=== Entries shown ===

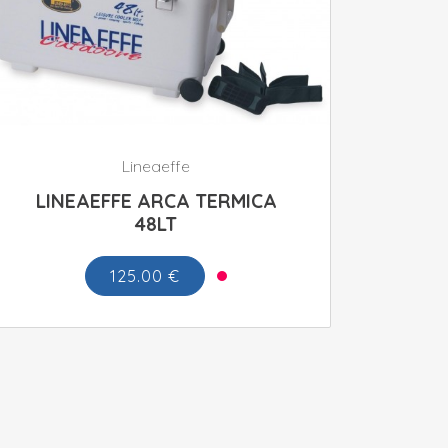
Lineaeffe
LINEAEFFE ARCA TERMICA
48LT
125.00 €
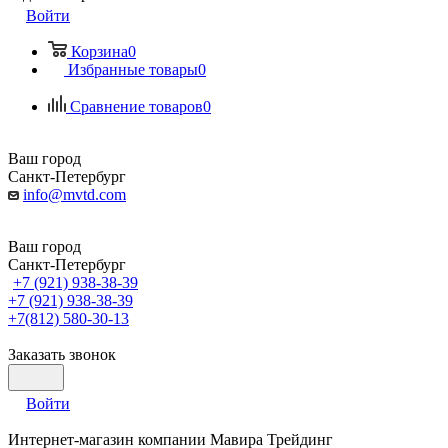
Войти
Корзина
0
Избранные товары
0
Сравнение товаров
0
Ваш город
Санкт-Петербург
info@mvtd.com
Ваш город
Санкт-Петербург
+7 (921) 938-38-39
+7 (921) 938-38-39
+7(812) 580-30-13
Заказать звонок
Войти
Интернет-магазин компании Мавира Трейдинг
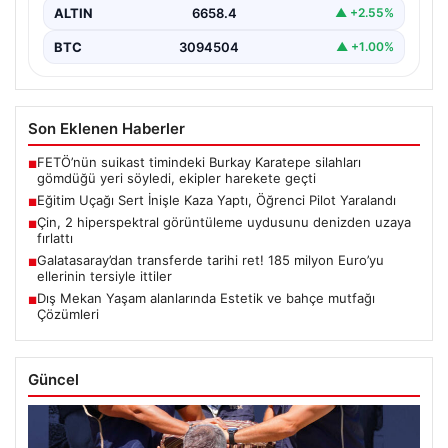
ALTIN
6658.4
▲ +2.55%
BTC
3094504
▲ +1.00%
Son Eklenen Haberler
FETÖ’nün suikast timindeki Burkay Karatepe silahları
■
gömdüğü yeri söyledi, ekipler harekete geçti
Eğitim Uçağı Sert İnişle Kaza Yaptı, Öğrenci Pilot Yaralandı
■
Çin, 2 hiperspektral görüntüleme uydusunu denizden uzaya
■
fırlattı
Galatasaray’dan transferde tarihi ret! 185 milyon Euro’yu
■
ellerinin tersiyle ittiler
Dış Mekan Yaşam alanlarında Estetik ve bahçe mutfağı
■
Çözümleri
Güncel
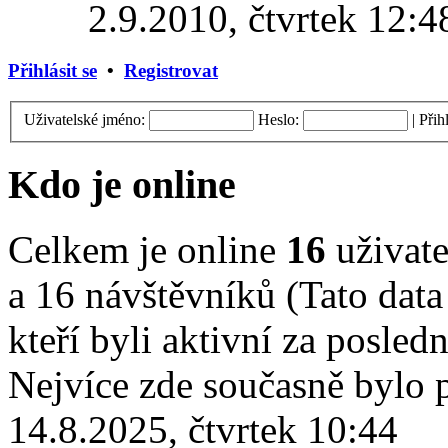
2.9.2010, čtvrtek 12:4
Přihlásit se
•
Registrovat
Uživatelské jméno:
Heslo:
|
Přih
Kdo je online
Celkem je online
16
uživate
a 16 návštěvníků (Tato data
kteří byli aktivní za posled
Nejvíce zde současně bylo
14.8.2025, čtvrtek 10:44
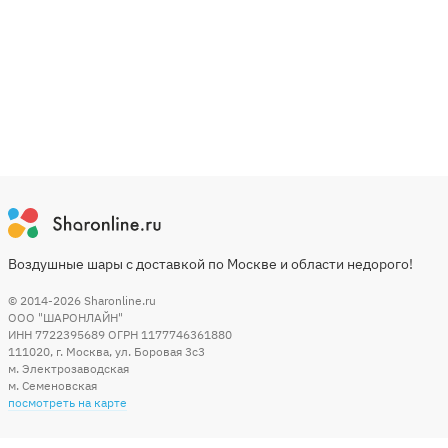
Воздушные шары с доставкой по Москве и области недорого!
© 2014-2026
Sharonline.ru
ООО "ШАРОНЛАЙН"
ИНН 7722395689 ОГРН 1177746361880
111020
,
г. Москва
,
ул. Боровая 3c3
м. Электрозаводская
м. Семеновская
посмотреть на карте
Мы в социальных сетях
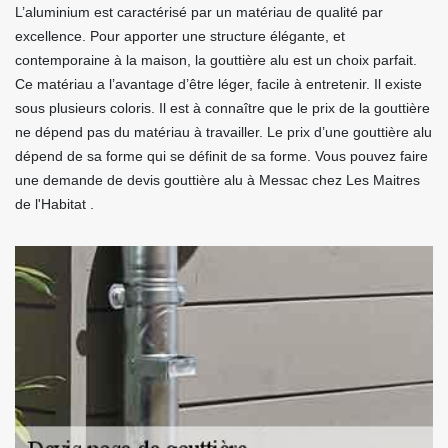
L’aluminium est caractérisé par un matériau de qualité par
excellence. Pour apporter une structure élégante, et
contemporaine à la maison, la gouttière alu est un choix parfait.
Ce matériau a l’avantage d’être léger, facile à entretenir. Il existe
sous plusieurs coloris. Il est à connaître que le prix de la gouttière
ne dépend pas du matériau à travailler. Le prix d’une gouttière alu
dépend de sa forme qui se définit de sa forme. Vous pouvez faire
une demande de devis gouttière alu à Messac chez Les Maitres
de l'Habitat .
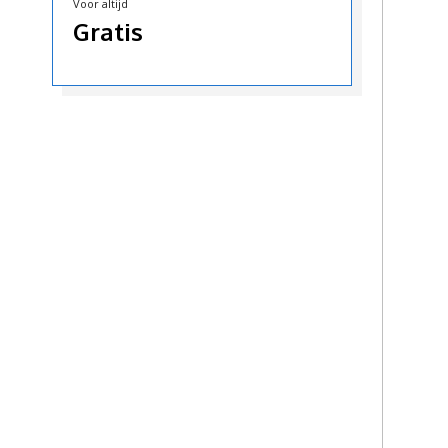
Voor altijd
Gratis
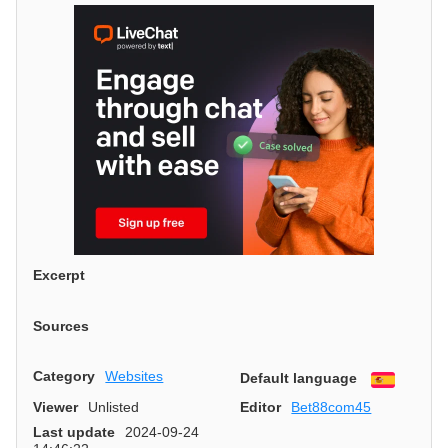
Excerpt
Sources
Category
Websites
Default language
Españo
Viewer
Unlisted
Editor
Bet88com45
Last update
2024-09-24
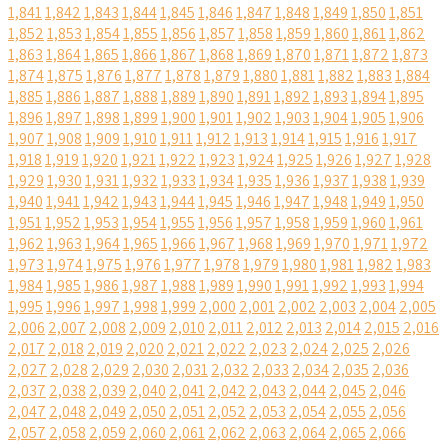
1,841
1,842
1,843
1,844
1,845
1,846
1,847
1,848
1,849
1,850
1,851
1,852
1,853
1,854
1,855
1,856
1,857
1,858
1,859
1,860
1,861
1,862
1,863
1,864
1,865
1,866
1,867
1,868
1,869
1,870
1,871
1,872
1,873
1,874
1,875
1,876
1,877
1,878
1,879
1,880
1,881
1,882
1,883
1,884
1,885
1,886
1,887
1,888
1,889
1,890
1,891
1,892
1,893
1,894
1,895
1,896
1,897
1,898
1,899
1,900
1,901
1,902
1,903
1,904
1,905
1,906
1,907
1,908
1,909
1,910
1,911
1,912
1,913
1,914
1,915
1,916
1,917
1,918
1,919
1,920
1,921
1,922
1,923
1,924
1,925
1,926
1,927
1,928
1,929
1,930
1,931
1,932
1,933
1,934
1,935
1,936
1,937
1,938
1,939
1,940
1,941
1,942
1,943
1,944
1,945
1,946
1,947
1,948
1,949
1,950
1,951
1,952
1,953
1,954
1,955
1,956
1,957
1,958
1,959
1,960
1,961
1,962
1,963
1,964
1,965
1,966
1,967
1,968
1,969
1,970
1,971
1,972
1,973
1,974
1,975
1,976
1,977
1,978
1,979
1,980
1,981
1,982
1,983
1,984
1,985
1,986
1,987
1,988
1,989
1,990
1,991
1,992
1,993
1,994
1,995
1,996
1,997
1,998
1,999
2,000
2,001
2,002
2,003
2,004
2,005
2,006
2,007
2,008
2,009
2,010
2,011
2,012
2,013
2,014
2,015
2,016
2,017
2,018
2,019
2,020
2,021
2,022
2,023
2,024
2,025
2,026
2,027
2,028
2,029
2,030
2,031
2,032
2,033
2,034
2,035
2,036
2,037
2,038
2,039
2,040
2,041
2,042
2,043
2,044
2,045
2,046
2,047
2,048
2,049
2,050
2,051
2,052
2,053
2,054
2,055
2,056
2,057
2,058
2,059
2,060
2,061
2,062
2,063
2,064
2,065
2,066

===

Problem statement :: Within the material above, report how many lines carry the word "gouttière", and nothing else.

Result :: 4